Look, nobody is denying how serious or dire the situation is regarding COVID-19 and the need to follow guidelines until we get a better hold of it. But Cuomo made a puzzling decision when he told the New York State Public High School Athletic Association’s (NYSPHSAA) school districts last Thursday to hold off on allowing off-season practices for their high school athletes on their respective campuses. They were supposed to re-open for students to train during Phase 4 on July 7.
But in response to NYSPHSAA guidelines that indicated student-athletes would be allowed to begin off-season training on campus when its region entered Phase 4 of the reopening plan, the governor now says that the authority to permit on-campus sporting events lies with his office, not NYSPHSAA.
As a result, all school-related, on-campus events are now on indefinite hold. However, in the very next breath Cuomo said schools can allow “outside groups” – like the Greater Hudson Valley Baseball League, for instance, or even beer league softball – to access their fields, which is good for those groups but difficult for many to comprehend. The NYSPHSAA on Friday explained that to its many school administrators, who are miffed by the decision.
“It doesn’t make any sense,” Putnam Valley High School Superintendent Jeremy Luft said. “None!”
Essentially, Cuomo is okay with entrusting Uncle Louie with the keys to the kingdom, but the schools that provide certified coaches and trainers that will follow the mandated guidelines and protocols – or lose their jobs if they don’t – are prohibited from using their own facilities. “Outside teams” will do what they can to comply – and I’m all for it! – but many of these volunteer coaches are shorthanded, untrained in protocol and have enough on their plate as is.

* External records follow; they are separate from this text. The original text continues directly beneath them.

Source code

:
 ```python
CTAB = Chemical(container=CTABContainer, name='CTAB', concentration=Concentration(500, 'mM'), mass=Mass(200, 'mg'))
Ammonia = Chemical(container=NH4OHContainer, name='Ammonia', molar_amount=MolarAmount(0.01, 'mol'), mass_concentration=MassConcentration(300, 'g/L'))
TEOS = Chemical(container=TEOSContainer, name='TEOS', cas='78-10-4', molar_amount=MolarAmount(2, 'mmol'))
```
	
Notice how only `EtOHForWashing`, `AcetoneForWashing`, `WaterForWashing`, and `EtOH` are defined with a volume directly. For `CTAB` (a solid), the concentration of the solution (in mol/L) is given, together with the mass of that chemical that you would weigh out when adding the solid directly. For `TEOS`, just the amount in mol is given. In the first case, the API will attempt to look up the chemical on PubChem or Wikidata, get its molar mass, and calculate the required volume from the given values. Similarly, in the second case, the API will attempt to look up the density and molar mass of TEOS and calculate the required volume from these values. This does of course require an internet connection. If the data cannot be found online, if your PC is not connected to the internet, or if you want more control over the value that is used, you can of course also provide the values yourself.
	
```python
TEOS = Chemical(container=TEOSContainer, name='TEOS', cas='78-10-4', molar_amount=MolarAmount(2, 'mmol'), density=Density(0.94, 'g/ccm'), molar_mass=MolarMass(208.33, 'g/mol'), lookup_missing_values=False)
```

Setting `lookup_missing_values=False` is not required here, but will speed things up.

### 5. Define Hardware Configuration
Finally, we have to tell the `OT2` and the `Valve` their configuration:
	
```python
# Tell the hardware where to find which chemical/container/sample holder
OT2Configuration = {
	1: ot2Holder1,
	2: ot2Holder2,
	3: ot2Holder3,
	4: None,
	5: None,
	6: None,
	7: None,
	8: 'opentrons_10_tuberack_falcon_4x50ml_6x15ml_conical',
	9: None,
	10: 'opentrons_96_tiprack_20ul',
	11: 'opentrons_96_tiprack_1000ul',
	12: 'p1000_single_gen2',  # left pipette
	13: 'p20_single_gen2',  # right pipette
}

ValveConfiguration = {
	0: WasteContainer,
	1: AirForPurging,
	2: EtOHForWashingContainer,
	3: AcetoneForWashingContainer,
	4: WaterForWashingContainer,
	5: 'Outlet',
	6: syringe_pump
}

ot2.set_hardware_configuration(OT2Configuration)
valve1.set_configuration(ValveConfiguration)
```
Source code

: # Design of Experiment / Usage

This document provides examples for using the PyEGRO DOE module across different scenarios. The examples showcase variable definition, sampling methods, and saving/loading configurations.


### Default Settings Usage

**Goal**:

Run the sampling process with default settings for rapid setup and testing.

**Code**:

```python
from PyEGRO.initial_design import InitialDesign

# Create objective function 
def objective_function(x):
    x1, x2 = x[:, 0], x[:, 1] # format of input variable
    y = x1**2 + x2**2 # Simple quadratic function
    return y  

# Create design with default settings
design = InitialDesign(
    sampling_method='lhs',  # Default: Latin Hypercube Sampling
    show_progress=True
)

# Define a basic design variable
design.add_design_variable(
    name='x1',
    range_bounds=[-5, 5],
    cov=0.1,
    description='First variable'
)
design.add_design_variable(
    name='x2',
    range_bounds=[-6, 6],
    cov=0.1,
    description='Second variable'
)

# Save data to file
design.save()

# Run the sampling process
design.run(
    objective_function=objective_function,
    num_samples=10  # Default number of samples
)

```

Many travel teams have already gone rogue and ignored school- and town-issued mandates against teams holding formal practices #Facts. The Putnam Valley School District was forced to park a truck on home plate of its most accessible field last week when rumors of a 10/11-U scrimmage ran rampant.
This all comes down to politics, money and insurance, if you ask me. Outside groups need to show proof of insurance at schools to compete on school fields. High school athletes are under a different insurance umbrella, state coverage, and New York State fears lawsuits if a player tests positive for COVID-19 on school grounds after receiving government approval to proceed.
Outgoing Mahopac High Athletic Director Frank Miele tweeted this: “This is unbelievable. Outside groups will not use our facilities. This gets worse not better.”
Byram Hills football Coach Doug Carpenter offered this: “So non-board of ed. approved coaches can work with athletes on school facilities, but BOE approved coaches (many of which are educators too) cannot. Huh?”
Cuomo’s decision is confusing to say the least. He is driving additional nails into the coffin for getting schools to open this September. We could wind up with a generation of depressed, addicted teens with no sports in their lives should this keep up.
NYSPHSAA Executive Director Robert Zayas thought the plan his task force had put together was well-thought out and backed by the national governing body. It provided a number of safety measures for schools, athletes and coaches to abide by, but unfortunately, we’re at the mercy of Cuomo. Maybe coaches should organize a riot prior to the start of practice, perhaps tear down the statue of Sybil Ludington to make these gatherings legal in the eyes of Cuomo.
My guess is that come Nov. 3, things will magically open up again, but even that is dependent upon the results of the 2020 presidential election.